Data entries
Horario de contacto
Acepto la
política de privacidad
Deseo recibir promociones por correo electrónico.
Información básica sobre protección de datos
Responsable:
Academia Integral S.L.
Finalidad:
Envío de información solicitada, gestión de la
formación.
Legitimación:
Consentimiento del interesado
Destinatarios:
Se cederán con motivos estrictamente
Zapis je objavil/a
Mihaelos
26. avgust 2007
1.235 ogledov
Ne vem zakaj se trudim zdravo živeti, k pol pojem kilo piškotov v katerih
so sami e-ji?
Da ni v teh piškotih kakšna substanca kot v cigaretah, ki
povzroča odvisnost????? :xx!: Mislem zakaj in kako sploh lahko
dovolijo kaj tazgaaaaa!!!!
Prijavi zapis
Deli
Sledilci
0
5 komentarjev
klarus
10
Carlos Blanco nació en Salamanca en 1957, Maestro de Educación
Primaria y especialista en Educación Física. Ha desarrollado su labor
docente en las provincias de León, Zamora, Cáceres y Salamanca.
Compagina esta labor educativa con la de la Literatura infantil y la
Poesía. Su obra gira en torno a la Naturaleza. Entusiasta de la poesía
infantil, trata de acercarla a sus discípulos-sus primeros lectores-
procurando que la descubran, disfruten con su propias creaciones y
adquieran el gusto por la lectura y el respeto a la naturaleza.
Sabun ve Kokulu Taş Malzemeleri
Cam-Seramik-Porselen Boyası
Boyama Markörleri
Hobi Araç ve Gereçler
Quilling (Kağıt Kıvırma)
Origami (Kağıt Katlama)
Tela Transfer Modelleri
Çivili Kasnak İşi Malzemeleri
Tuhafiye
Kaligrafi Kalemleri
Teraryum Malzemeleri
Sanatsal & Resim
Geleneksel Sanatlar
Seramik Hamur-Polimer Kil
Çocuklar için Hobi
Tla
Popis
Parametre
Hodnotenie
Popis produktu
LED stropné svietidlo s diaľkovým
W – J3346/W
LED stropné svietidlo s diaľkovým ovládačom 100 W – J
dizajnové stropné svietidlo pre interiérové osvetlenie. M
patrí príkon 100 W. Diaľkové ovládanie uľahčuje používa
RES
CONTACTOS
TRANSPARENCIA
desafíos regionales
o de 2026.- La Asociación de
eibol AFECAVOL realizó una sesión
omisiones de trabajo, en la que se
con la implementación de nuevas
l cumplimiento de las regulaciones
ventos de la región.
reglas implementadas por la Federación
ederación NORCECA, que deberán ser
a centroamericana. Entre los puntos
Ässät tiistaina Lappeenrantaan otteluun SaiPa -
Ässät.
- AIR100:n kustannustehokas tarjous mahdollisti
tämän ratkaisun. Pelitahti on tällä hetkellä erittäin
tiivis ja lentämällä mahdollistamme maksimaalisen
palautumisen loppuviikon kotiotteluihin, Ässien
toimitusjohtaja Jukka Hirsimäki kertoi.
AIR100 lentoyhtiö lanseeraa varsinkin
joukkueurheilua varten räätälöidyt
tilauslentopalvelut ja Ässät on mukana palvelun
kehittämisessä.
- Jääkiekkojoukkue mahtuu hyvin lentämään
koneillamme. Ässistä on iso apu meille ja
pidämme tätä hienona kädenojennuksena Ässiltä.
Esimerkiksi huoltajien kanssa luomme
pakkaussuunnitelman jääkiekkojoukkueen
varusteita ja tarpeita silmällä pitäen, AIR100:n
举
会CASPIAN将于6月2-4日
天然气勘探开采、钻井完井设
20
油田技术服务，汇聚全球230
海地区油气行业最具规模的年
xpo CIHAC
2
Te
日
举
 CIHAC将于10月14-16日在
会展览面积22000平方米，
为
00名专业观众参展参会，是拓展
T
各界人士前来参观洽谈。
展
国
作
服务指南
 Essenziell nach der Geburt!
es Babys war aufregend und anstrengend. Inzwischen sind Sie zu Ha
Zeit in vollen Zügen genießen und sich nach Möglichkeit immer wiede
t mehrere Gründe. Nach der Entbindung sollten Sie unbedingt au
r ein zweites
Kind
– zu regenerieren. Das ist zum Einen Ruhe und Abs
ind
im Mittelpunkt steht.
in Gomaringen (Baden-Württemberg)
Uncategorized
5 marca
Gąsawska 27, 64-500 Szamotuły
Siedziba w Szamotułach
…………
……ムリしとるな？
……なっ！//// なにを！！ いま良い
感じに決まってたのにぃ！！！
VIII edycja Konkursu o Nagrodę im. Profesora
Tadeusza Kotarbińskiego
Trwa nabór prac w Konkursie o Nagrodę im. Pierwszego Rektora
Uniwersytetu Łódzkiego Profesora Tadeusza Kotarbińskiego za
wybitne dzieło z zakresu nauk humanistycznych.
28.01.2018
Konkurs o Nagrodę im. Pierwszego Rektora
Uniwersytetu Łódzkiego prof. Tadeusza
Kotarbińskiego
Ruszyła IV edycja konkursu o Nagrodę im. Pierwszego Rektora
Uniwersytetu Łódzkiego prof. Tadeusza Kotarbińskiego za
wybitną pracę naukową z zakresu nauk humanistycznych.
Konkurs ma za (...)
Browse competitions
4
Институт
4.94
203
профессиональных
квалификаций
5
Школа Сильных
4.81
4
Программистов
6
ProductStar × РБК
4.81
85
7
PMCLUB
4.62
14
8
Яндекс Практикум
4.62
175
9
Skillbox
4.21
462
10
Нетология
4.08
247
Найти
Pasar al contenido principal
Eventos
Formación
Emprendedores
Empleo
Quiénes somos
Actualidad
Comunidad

§ **THE PROBLEM**: Your answer should be the lines above, from the line containing "procurando que la" up to and including the line containing "Esimerkiksi huoltajien kanssa luomme", reproduced exactly and with nothing else.

§ **TASK RESPONSE**:
procurando que la descubran, disfruten con su propias creaciones y
adquieran el gusto por la lectura y el respeto a la naturaleza.
Sabun ve Kokulu Taş Malzemeleri
Cam-Seramik-Porselen Boyası
Boyama Markörleri
Hobi Araç ve Gereçler
Quilling (Kağıt Kıvırma)
Origami (Kağıt Katlama)
Tela Transfer Modelleri
Çivili Kasnak İşi Malzemeleri
Tuhafiye
Kaligrafi Kalemleri
Teraryum Malzemeleri
Sanatsal & Resim
Geleneksel Sanatlar
Seramik Hamur-Polimer Kil
Çocuklar için Hobi
Tla
Popis
Parametre
Hodnotenie
Popis produktu
LED stropné svietidlo s diaľkovým
W – J3346/W
LED stropné svietidlo s diaľkovým ovládačom 100 W – J
dizajnové stropné svietidlo pre interiérové osvetlenie. M
patrí príkon 100 W. Diaľkové ovládanie uľahčuje používa
RES
CONTACTOS
TRANSPARENCIA
desafíos regionales
o de 2026.- La Asociación de
eibol AFECAVOL realizó una sesión
omisiones de trabajo, en la que se
con la implementación de nuevas
l cumplimiento de las regulaciones
ventos de la región.
reglas implementadas por la Federación
ederación NORCECA, que deberán ser
a centroamericana. Entre los puntos
Ässät tiistaina Lappeenrantaan otteluun SaiPa -
Ässät.
- AIR100:n kustannustehokas tarjous mahdollisti
tämän ratkaisun. Pelitahti on tällä hetkellä erittäin
tiivis ja lentämällä mahdollistamme maksimaalisen
palautumisen loppuviikon kotiotteluihin, Ässien
toimitusjohtaja Jukka Hirsimäki kertoi.
AIR100 lentoyhtiö lanseeraa varsinkin
joukkueurheilua varten räätälöidyt
tilauslentopalvelut ja Ässät on mukana palvelun
kehittämisessä.
- Jääkiekkojoukkue mahtuu hyvin lentämään
koneillamme. Ässistä on iso apu meille ja
pidämme tätä hienona kädenojennuksena Ässiltä.
Esimerkiksi huoltajien kanssa luomme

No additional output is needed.